I think that baptism is very important and we should do it because it is commanded and it is a public display of our choice to be a follower of Christ, but I disagree with my pastor on this issue. I have studied at length and hoped you might help?


I disagree with your pastor’s interpretation on several counts. There’s no reason to believe Jesus was only prophesying about the Holy Spirit in John 20:22. It’s reasonable to assume that having first been followers of John, several of the Lord’s disciples had been baptized. But there’s nothing in the Biblical record indicating that they all were, and even those who were did not receive the Holy Spirit at the time. Neither did a baptism precede either the event in the Upper Room or the Day of Pentecost. A literal reading of Ephesians 1:13-14 clearly says the Holy Spirit was sealed within us at the moment of belief. Paul repeated this promise in 2 Cor. 1:21-22 and 2 Cor. 5:5 without mentioning baptism. Saying he thought it would be redundant to mention baptism is putting words in his mouth.

It’s important to remember that in Acts 2 Peter was speaking in the Temple to a Jewish audience who had a different understanding of baptism than we do. They had used baptism (they called it a Mikvah) for centuries as a rite of purification before the Sabbath or a marriage or some other important undertaking. The Church uses baptism as a public declaration of having been born again. So for them it preceded an important change, while for us it follows it.

Also, to say that Jesus did not possess the Holy Spirit before His baptism is tantamount to denying His deity from birth. It would mean that before the baptism He was just an ordinary man. Remember John, who had known Jesus all His life, questioned His need for one. I believe He was being obedient to the Law by taking a mikvah at the outset of His ministry. The sign of the Holy Spirit descending upon Him was to show He was being equipped for ministry and to give an indication of His Father’s pleasure (Matt. 3:13-17).

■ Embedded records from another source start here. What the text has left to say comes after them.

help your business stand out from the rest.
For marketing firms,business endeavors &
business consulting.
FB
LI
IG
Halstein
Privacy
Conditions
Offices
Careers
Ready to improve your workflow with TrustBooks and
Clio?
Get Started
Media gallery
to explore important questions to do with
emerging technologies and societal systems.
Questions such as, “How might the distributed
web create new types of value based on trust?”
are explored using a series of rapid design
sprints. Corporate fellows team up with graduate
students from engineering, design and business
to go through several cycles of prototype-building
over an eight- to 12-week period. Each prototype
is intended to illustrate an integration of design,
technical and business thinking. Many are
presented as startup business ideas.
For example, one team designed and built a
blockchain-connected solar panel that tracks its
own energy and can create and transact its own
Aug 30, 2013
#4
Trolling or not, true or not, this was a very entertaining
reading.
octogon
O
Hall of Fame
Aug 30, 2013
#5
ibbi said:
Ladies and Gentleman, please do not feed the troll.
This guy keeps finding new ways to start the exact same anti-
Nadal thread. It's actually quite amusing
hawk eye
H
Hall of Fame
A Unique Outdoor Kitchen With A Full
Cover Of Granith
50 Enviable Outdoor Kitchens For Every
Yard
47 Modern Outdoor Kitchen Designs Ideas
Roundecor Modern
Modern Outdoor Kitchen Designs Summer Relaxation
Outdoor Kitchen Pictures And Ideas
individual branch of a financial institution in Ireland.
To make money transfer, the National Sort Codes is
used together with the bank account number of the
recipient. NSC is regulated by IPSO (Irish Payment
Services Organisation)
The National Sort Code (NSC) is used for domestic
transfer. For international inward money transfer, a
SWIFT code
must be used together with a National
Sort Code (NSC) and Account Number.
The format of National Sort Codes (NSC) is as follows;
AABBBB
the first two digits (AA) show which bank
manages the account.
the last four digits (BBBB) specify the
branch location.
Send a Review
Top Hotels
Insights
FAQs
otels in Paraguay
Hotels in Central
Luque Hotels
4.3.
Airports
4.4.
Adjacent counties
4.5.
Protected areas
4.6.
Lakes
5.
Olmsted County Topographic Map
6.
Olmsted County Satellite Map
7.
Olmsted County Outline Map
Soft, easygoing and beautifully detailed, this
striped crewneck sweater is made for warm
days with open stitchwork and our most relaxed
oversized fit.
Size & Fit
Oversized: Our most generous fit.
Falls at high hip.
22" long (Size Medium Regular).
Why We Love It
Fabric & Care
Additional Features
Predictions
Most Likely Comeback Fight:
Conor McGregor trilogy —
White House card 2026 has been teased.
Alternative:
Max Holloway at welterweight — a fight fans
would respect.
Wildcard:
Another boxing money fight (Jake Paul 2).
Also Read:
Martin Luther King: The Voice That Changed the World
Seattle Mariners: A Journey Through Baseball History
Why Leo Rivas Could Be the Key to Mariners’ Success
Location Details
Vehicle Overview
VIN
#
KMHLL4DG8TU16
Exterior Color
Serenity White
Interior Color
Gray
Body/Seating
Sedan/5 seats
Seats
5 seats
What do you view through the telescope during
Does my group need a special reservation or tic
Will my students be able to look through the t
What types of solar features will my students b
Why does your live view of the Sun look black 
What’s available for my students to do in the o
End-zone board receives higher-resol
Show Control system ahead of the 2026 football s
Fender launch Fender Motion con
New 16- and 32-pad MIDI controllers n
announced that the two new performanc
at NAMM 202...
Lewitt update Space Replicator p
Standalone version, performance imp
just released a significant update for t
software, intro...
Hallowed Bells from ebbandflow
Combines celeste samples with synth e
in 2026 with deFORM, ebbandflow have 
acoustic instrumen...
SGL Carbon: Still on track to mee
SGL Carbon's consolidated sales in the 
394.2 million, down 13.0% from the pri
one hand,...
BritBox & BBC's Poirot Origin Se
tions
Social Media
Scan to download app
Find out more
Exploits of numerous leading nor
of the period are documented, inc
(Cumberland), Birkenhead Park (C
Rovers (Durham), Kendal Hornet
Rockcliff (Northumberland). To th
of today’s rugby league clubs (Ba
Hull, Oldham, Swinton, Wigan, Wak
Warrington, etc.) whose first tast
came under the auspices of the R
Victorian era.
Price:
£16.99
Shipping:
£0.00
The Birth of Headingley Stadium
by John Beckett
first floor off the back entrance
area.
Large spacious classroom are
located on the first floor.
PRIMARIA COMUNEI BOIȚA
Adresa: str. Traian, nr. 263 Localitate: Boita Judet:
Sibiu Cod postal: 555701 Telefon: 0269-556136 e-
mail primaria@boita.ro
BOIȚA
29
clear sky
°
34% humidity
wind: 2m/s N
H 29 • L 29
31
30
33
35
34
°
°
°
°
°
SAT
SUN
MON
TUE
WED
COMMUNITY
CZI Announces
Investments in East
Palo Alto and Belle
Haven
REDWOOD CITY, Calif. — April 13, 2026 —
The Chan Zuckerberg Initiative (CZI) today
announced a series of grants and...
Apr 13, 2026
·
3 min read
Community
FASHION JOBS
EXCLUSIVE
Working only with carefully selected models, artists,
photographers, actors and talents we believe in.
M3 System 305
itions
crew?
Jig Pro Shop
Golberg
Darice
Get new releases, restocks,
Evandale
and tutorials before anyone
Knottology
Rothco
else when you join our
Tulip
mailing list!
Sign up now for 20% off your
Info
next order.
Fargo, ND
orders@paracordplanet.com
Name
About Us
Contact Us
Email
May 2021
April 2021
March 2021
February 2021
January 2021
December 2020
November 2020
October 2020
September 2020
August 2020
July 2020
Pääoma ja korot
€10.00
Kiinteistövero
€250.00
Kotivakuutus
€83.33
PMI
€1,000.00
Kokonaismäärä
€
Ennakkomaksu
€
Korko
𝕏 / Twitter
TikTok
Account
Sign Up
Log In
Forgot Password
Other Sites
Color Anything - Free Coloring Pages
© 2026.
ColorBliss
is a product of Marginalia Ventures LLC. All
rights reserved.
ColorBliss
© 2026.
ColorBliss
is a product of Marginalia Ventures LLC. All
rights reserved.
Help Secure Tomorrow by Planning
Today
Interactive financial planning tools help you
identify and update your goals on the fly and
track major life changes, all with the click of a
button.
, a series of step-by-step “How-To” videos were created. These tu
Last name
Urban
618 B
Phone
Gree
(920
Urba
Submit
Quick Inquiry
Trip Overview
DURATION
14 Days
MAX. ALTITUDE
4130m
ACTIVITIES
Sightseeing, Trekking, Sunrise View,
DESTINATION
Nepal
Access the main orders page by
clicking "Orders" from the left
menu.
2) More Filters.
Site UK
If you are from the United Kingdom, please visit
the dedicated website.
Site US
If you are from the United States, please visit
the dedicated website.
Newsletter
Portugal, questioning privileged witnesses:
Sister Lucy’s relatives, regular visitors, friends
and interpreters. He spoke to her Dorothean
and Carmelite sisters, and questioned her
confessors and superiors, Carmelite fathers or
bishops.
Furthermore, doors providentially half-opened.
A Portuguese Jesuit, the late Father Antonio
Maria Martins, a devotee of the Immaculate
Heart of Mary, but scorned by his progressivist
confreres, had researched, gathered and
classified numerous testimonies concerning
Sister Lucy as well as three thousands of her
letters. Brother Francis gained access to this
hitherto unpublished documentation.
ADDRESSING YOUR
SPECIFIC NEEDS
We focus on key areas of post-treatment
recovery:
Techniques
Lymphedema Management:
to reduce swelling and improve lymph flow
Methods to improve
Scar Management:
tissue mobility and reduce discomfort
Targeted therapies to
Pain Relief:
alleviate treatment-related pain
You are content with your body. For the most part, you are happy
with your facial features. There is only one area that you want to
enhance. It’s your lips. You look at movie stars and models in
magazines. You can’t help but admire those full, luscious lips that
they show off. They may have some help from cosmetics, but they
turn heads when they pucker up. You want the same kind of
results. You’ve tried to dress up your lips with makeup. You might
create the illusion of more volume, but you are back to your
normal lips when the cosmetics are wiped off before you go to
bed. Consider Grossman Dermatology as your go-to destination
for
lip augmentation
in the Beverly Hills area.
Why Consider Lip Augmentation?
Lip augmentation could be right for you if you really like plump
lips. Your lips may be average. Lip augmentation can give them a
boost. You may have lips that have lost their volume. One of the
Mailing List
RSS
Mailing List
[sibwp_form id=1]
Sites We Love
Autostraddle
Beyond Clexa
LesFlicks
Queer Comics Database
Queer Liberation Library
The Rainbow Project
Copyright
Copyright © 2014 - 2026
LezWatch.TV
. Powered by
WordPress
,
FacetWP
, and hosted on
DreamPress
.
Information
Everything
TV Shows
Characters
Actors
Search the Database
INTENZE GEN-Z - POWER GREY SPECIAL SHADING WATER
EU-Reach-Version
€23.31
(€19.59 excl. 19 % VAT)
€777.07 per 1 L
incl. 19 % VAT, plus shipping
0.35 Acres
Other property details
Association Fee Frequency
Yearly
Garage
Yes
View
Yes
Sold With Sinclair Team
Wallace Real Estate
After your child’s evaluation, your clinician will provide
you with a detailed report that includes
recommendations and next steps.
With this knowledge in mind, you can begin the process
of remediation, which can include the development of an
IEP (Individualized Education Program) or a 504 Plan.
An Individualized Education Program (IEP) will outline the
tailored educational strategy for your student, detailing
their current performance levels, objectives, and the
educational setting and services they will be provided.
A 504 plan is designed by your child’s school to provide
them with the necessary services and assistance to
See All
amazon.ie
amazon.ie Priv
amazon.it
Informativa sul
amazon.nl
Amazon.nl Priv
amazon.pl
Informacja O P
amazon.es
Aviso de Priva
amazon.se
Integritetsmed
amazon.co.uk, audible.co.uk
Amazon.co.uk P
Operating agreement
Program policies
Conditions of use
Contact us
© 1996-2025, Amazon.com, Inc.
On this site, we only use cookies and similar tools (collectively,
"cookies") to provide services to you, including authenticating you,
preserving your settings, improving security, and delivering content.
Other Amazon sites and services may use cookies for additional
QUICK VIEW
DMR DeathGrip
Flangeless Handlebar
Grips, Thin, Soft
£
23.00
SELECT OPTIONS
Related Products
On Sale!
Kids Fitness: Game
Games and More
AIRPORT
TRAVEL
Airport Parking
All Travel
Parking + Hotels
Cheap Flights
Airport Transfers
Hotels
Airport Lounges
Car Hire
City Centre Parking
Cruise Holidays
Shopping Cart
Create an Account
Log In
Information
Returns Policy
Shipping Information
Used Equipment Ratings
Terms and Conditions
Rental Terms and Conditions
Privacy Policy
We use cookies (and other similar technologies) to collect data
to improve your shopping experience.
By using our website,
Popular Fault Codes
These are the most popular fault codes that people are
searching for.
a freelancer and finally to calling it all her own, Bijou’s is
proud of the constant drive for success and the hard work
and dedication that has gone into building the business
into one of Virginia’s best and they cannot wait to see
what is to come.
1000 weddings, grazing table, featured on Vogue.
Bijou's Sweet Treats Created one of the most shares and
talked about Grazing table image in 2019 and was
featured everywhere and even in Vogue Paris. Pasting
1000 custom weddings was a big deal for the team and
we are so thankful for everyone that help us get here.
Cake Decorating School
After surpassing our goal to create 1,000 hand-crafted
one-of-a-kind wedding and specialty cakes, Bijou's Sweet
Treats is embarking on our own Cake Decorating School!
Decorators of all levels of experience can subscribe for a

The Holy Spirit dwells within us from the moment of belief to guide and direct us. But once in a while, He may come upon us in power to equip us for a special task or challenge. This is what happened with Jesus, it’s what happened with the disciples, and it’s what happens with us.

You and your pastor agree that this is not a salvation issue. Personally, I think if this is all you can find to disagree about, you should consider yourself blessed.